MUSICAL MUSINGS: The benefits of having a tiger mom

Recently, someone told me that they thought children shouldn’t learn how to play an instrument. He said that if a child wanted to play later on, then that child could start when he or she wanted to.

His reasoning was that starting at a later age would ensure that children playing instruments actually enjoyed playing instead of just being forced into world of music.

I couldn’t agree less with this point of view.

I started playing the violin at 4, mainly because my mother was adamant that I should learn how to play an instrument.

I was told that I could play whatever I wanted, so I settled on the violin (mainly, I think, because it was one of the few instruments I had heard of at the time).

I began taking group lessons and then, soon after, private lessons. Violin wasn’t a priority for me. It was more like a chore than a hobby—my mom would set a timer for 15 minutes, and I was required to produce squeaky noises for that time.

Eventually, violin wasn’t so much a chore as a daily punishment. I would come up with excuses, or say that I had already done my practice when I really hadn’t just to avoid those 15 minutes.

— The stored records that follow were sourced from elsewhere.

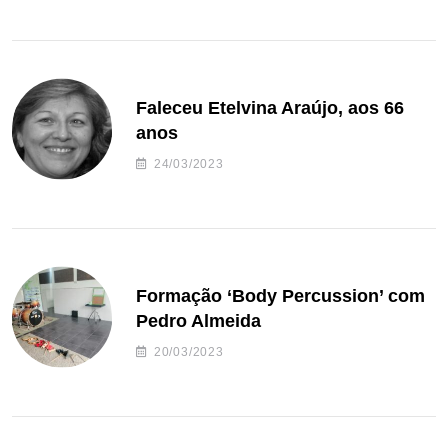
Faleceu Etelvina Araújo, aos 66
anos
24/03/2023
Formação ‘Body Percussion’ com
Pedro Almeida
20/03/2023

It became a habitual point of contention between my mother and me, even more so when my practice time was bumped up to 30 minutes. I would threaten to quit at least once a month, but my mom was unrelenting.

And then I joined the middle-school orchestra and realized how much better I was than everyone else. Even though I had been playing for only seven years, my skills were understandably better than my peers’ (who generally had picked up their instruments a year or two earlier).

So my ego drove me to practice the violin more and more. I auditioned for the Sacramento Youth Symphony, and, when I was accepted, I experienced a new revival in practice.

But it wasn’t until a couple more years had passed that I really began to enjoy playing the violin.

I had just started working with a new teacher, and I was beginning to stay awake during classical concerts. Suddenly I realized that professional musicians weren’t performing because their moms were forcing them to or even because they wanted to one-up their peers.

Instead, they were playing because they wanted to, because they found something in music that made them whole.

I began looking for that feeling in my music and haven’t stopped since.

In many ways, this story could have ended differently. If my mother hadn’t been so resolved, or if I had never joined the middle-school orchestra, or if I hadn’t started looking for wholeness in my music, then I might never have started liking the violin.

But the worst possible alternate scenario would have been if I’d never started playing at all, or if I had started in 5th grade instead. I wouldn’t have had the time to become a reasonably good player, and, therefore, wouldn’t have had the motivation to get better.

This is why I disagree with the view that music shouldn’t be started until later in life.

Sure, by that time one may actually want to start playing, but they aren’t going to get nearly as far as someone who started earlier. And, yea, a kid may end up quitting, but at least they’ll have the basics down so that they can return to it later. Either way, starting early only helps the person involved.

I mean, there’s a reason that a majority of the amazing players today started when they were young.